Questa la sintesi del “Buongiorno” di Mattia Feltri pubblicato su La Stampa.

L’articolo prende spunto dalle dichiarazioni dello scrittore David Quammen, il quale, in un’intervista, afferma che Charles Darwin è diventato il “nemico pubblico” dell’America di Trump.
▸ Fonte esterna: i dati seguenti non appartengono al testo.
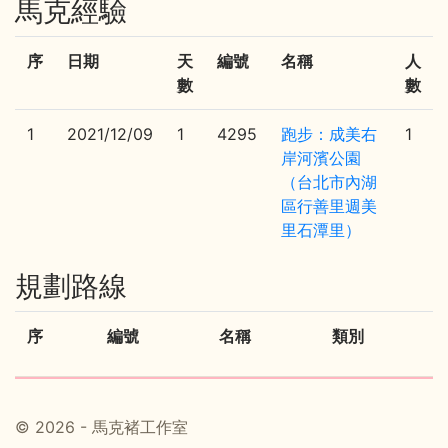
馬克經驗
序
日期
天
編號
名稱
人
數
數
1
2021/12/09
1
4295
跑步：成美右
1
岸河濱公園
（台北市內湖
區行善里週美
里石潭里）
規劃路線
序
編號
名稱
類別
© 2026 - 馬克褚工作室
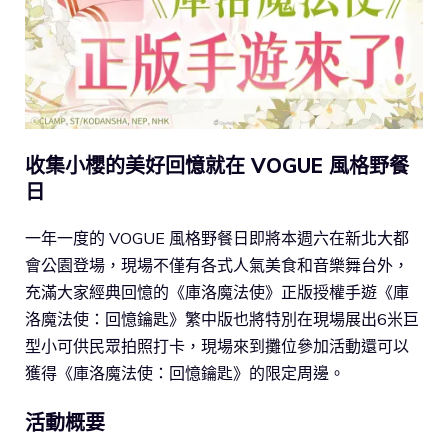
收集小櫻的美好回憶就在 VOGUE 風格野餐
日
一年一度的 VOGUE 風格野餐日即將本週六在新北大都
會公園登場，現場不僅有各式人氣美食和音樂舞台外，
充滿大家經典回憶的《庫洛魔法使》正版授權手遊《庫
洛魔法使：回憶鑰匙》繁中版也將特別在現場展出6米巨
型小可供民眾拍照打卡，現場來到攤位參加活動還可以
獲得《庫洛魔法使：回憶鑰匙》的限定周邊。
活動概要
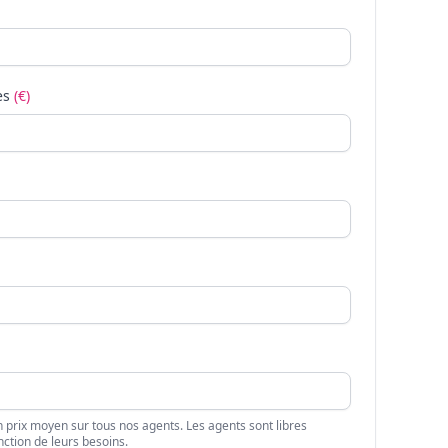
es
(€)
n prix moyen sur tous nos agents. Les agents sont libres
nction de leurs besoins.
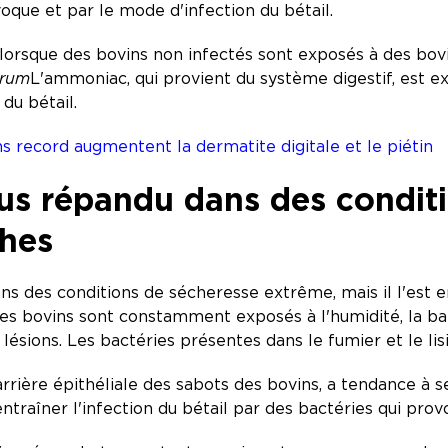
voque et par le mode d'infection du bétail.
 lorsque des bovins non infectés sont exposés à des bov
orum
L'ammoniac, qui provient du système digestif, est 
du bétail.
ons record augmentent la dermatite digitale et le piétin
plus répandu dans des condi
ches
ns des conditions de sécheresse extrême, mais il l'est 
es bovins sont constamment exposés à l'humidité, la ba
 lésions. Les bactéries présentes dans le fumier et le lis
rrière épithéliale des sabots des bovins, a tendance à 
aîner l'infection du bétail par des bactéries qui provo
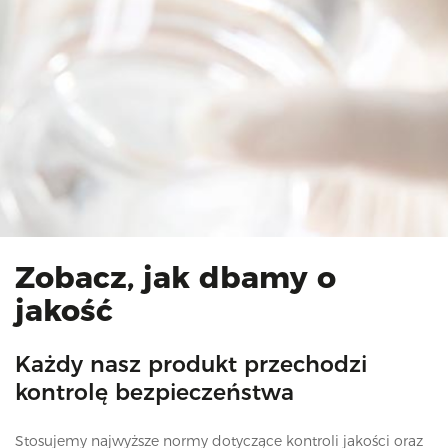
Zobacz, jak dbamy o
jakość
Każdy nasz produkt przechodzi
kontrolę bezpieczeństwa
Stosujemy najwyższe normy dotyczące kontroli jakości oraz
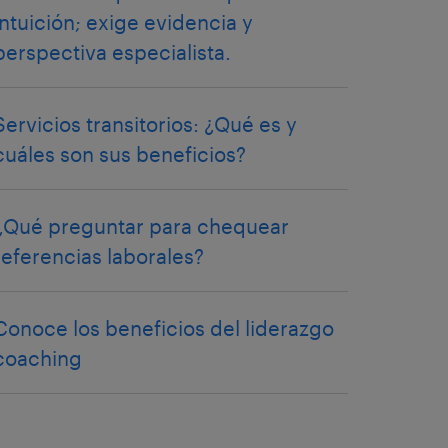
intuición; exige evidencia y
perspectiva especialista.
Servicios transitorios: ¿Qué es y
cuáles son sus beneficios?
¿Qué preguntar para chequear
referencias laborales?
Conoce los beneficios del liderazgo
coaching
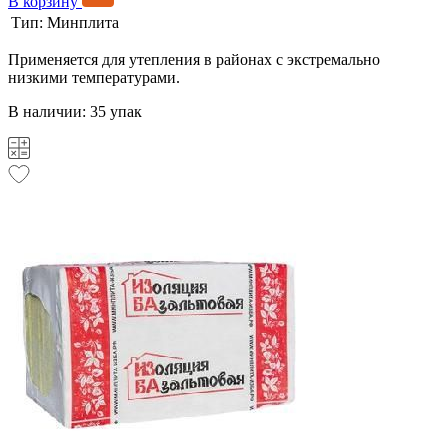
В корзину
Тип:
Минплита
Применяется для утепления в районах с экстремально
низкими температурами.
В наличии: 35 упак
  • Il dibattito creazionisti vs. evoluzionisti: Feltri sottolinea come lo scontro tra queste due visioni abbia trovato un nuovo e inatteso vigore, che Quammen attribuisce alla confusione tra fede e governo.
  • La destra americana e la teocrazia: questa tesi non è infondata, poiché figure influenti della destra americana, come Charlie Kirk (molto seguito e imitato, anche in Italia), sostengono che l’idea di separazione tra Stato e Chiesa sia illusoria. Feltri definisce questa posizione “incredibile e spaventosa”.
  • Il ritorno della teocrazia dopo l’11 Settembre: l’autore riflette su come, dopo l’attacco dell’11 settembre 2001 (interpretato come reazione al trionfo delle democrazie liberali basate sulla separazione laica tra legge di Dio e legge degli uomini), sia iniziata una stagione in cui il grido “Allah Akbar” (Dio è il più grande) ha trovato una controparte anche in Occidente.
  • Il volere divino in politica: oggi, il principio di non-separazione tra Stato e Chiesa si manifesta in diverse aree geopolitiche: il “volere divino” avrebbe “sacerdoti” nel governo israeliano, benedirebbe le azioni di Putin in Ucraina e ispirerebbe la politica di Orbán in Ungheria.
  • La resistenza: di fronte a questo crescente oscurantismo e all’idea che “Dio è grande sempre di più”, Feltri conclude rivolgendo il suo pensiero alle ragazze iraniane, definendo la loro resistenza come la più “schietta e commovente” di fronte a tale fenomeno.

In sostanza, l’articolo mette in luce il pericoloso e rinascente intreccio tra fede e potere politico negli Stati Uniti e nel mondo, contrapponendogli il coraggio della resistenza laica delle donne iraniane.